Despite the setbacks to socialism a decade ago, the draft program says, world capitalism still faces a deep-going structural and systemic crisis. Far from being proof of its strength, the savage neoliberal assault against unions, social programs, and democratic freedoms shows that the transnational corporations are struggling to halt a long-term decline in their overall rate of profit.
In Canada and other countries, the draft program points out, the result is a growing trend towards larger, more unified struggles by working people against right-wing governments and greedy corporations. Several chapters of the draft program present the CPC's approach to building broad alliances for real change, leading in the direction of a people's government and a socialist Canada.
Another key chapter deals largely with one of the most difficult matters facing the working class in Canada, the "national question." The CPC was the first political party in Canada to recognize the national rights of Quebec and the First Nations, and the draft program updates the party's proposals to resolve this crucial issue in a democratic way.

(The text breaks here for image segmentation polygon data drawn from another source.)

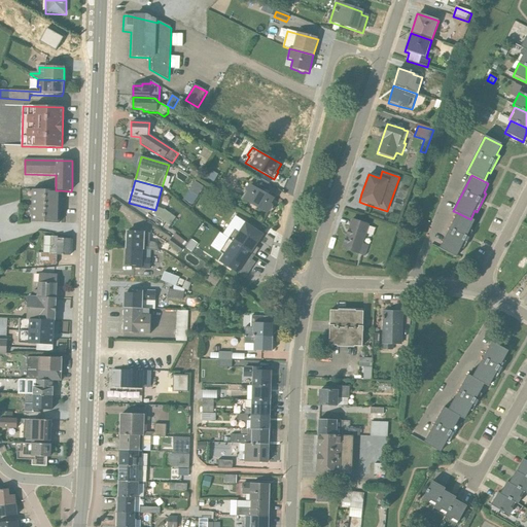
[(259,191),(249,184),(245,190),(247,192),(243,200),(268,213),(273,205),(271,204),(274,199),(269,196),(270,192),(261,188),(259,191)]
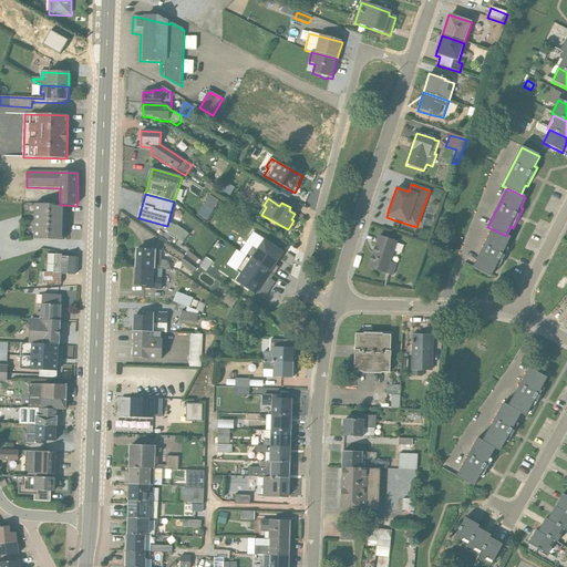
[(65,205),(60,205),(34,204),(33,239),(63,240),(65,205)]
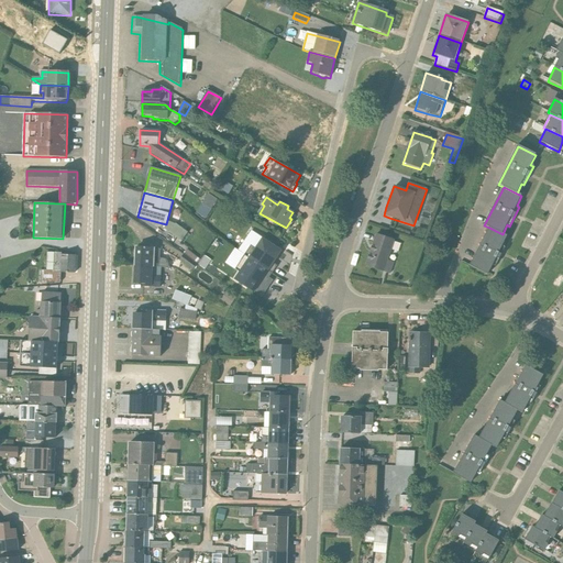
[(176,225),(170,232),(181,241),(188,234),(176,225)]
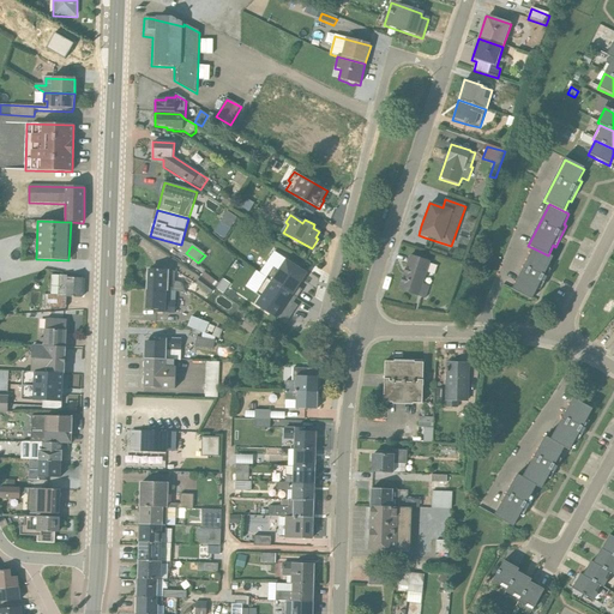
[(553,259),(553,258),(548,256),(534,248),(513,290),(512,290),(531,300),(533,300),(531,299),(541,282),(543,283),(547,278),(543,276),(552,258),(553,259)]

Debate on the draft will begin immediately in party clubs across the country, and in a series of summer schools, conferences, and other forms. A regular program discussion bulletin will be published leading up to the 33rd Convention.
The party's immediate focus will also include the second part of a campaign against capitalist globalization, following up on its participation in the "Battle in Seattle" late last year. On April 15, Communist Party clubs and committees across Canada will hold public events targetting various corporations. These actions will be part of the CPC's contribution to the protests against the International Monetary Fund meetings taking place in Washington the following week.

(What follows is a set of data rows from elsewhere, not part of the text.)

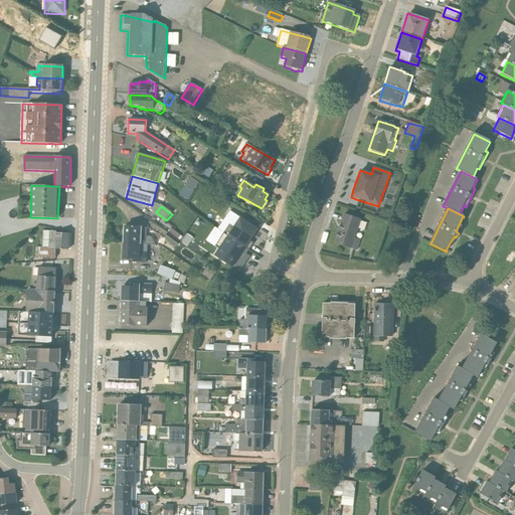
[(231,210),(226,219),(232,223),(238,214),(231,210)]
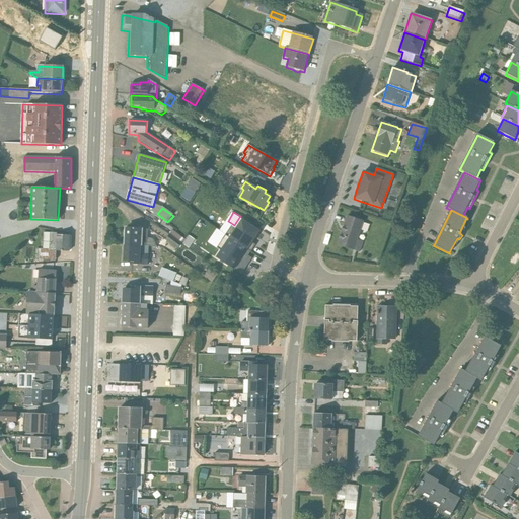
[(338,245),(360,252),(363,242),(358,240),(364,223),(347,217),(338,245)]
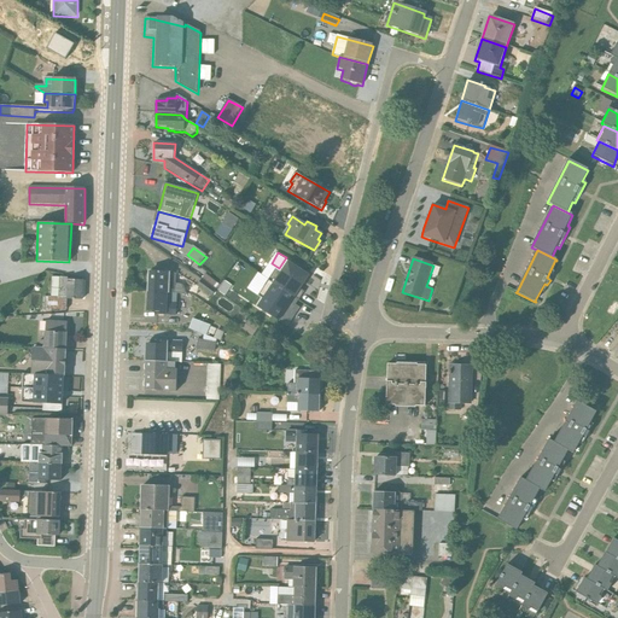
[(275,269),(268,280),(274,284),(296,298),(298,301),(304,292),(301,290),(309,275),(289,262),(280,273),(275,269)]
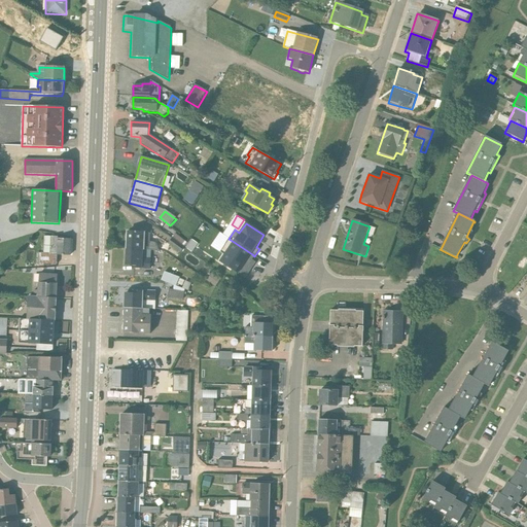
[(127,232),(127,250),(159,251),(157,248),(156,245),(154,243),(150,243),(150,234),(145,234),(145,233),(127,232)]
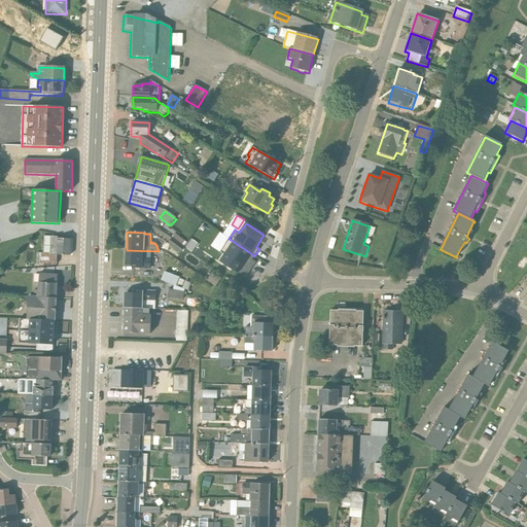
[(364,241),(371,243),(374,234),(369,232),(364,241)]
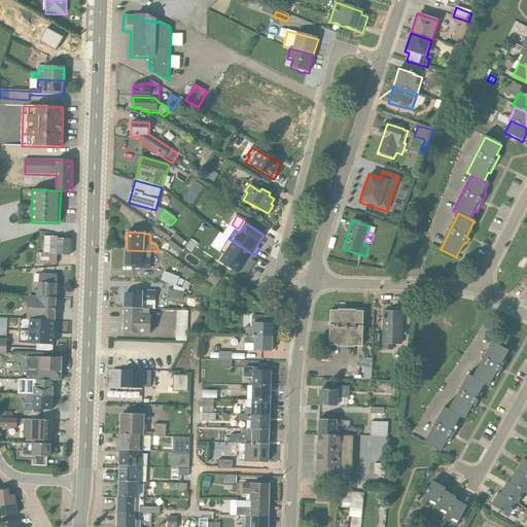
[(185,248),(188,244),(176,235),(173,239),(185,248)]
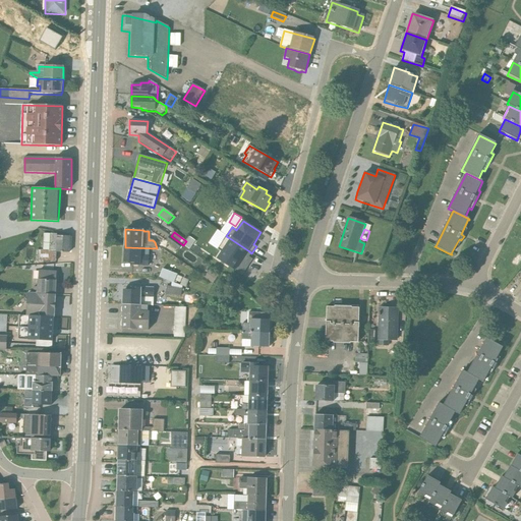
[(69,253),(70,237),(58,236),(58,234),(44,234),(43,250),(37,250),(37,261),(44,262),(44,263),(50,263),(50,262),(56,262),(57,252),(69,253)]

In his report on recent political developments, CPC leader Miguel Figueroa spoke about the party's ongoing struggle against undemocratic sections of the Canada Elections Act, and the federal government's March 2-3 appeal of parts of the CPC's 1999 legal victory against these sections. A ruling on the appeal is not expected for some time.

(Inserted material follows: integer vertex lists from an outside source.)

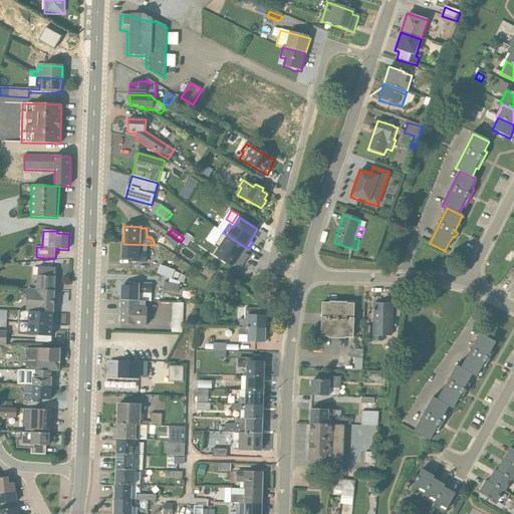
[(177,247),(181,242),(169,233),(165,238),(177,247)]
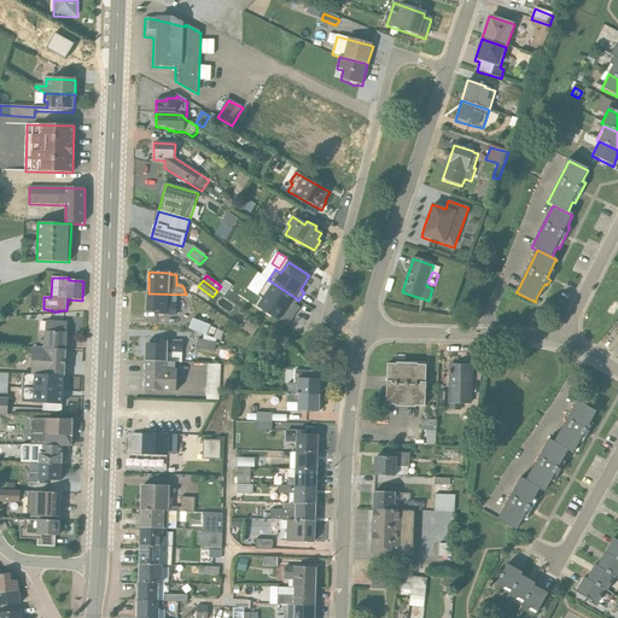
[(296,298),(274,284),(256,310),(279,325),(296,298)]
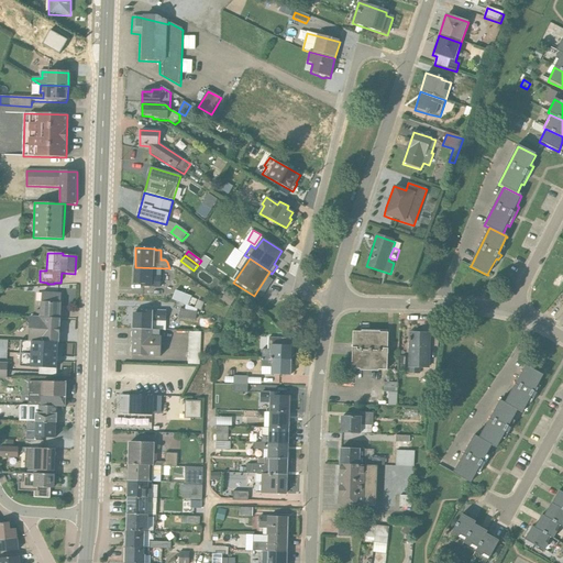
[(162,268),(135,267),(134,285),(142,286),(142,288),(161,288),(162,277),(162,268)]
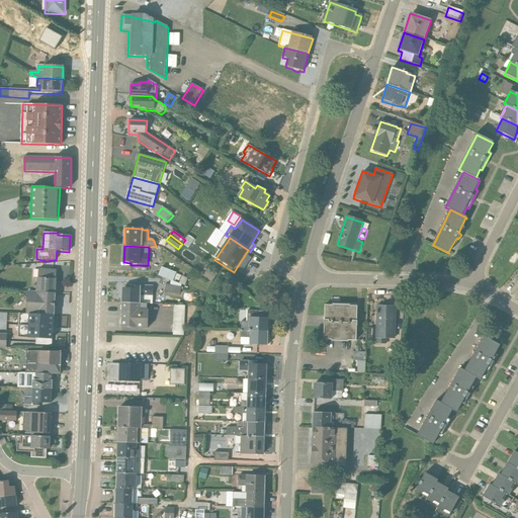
[(162,268),(159,276),(185,286),(188,279),(176,274),(177,273),(162,268)]
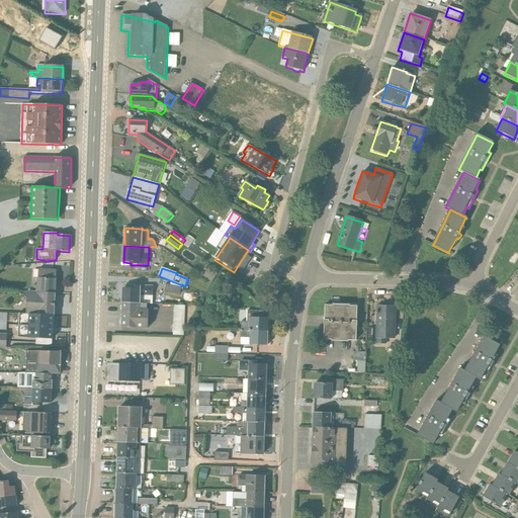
[(33,285),(33,291),(56,293),(57,270),(38,269),(37,285),(33,285)]
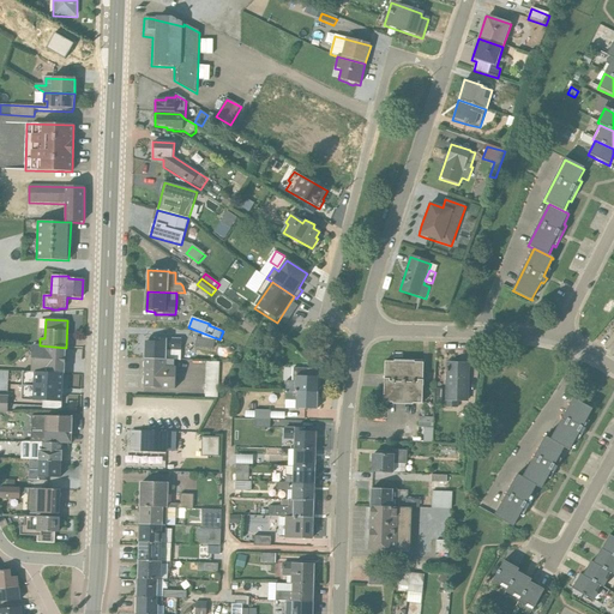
[(241,327),(251,335),(257,326),(247,319),(241,327)]
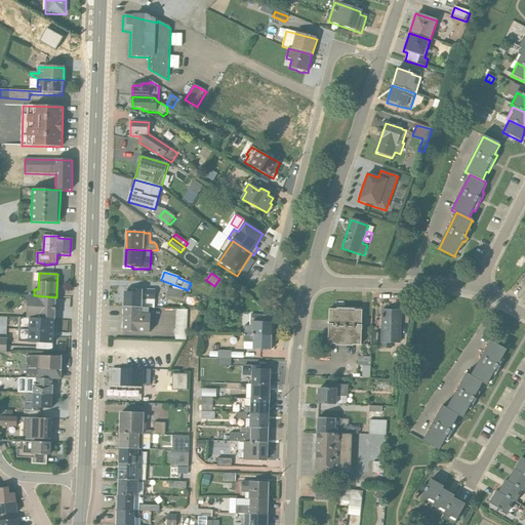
[(183,299),(185,289),(173,285),(172,289),(169,288),(167,296),(183,299)]
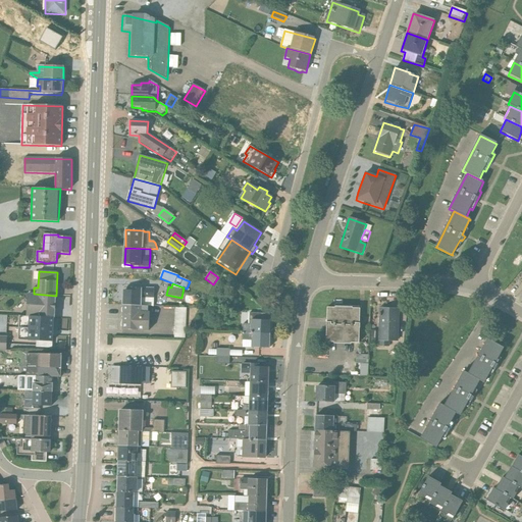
[(124,291),(123,306),(154,307),(155,289),(132,288),(132,291),(124,291)]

Figueroa also stressed the need to begin preparations now for the next federal election, updating the CPC's platform and considering how many candidates to nominate, especially if the Elections Act still requires parties to nominate 50 candidates to become eligible for full registered status.
The CC meeting also heard reports on some of the most promising areas of recent Communist political activity.
Since its December 1999 convention, the Parti Communiste du Québec has recruited sixteen new members (including eight women), and PCQ members played an important part in the February protests against the Bouchard government's phony "Youth Summit."
Just as important, the Central Committee heard from organizers of the May 5-7 communist youth conference taking place in Toronto. From 30 to 50 delegates are now expected to take part, sharing their experiences in the movements for youth rights, and making initial plans for the formation of a Canada-wide communist youth organization in about a year.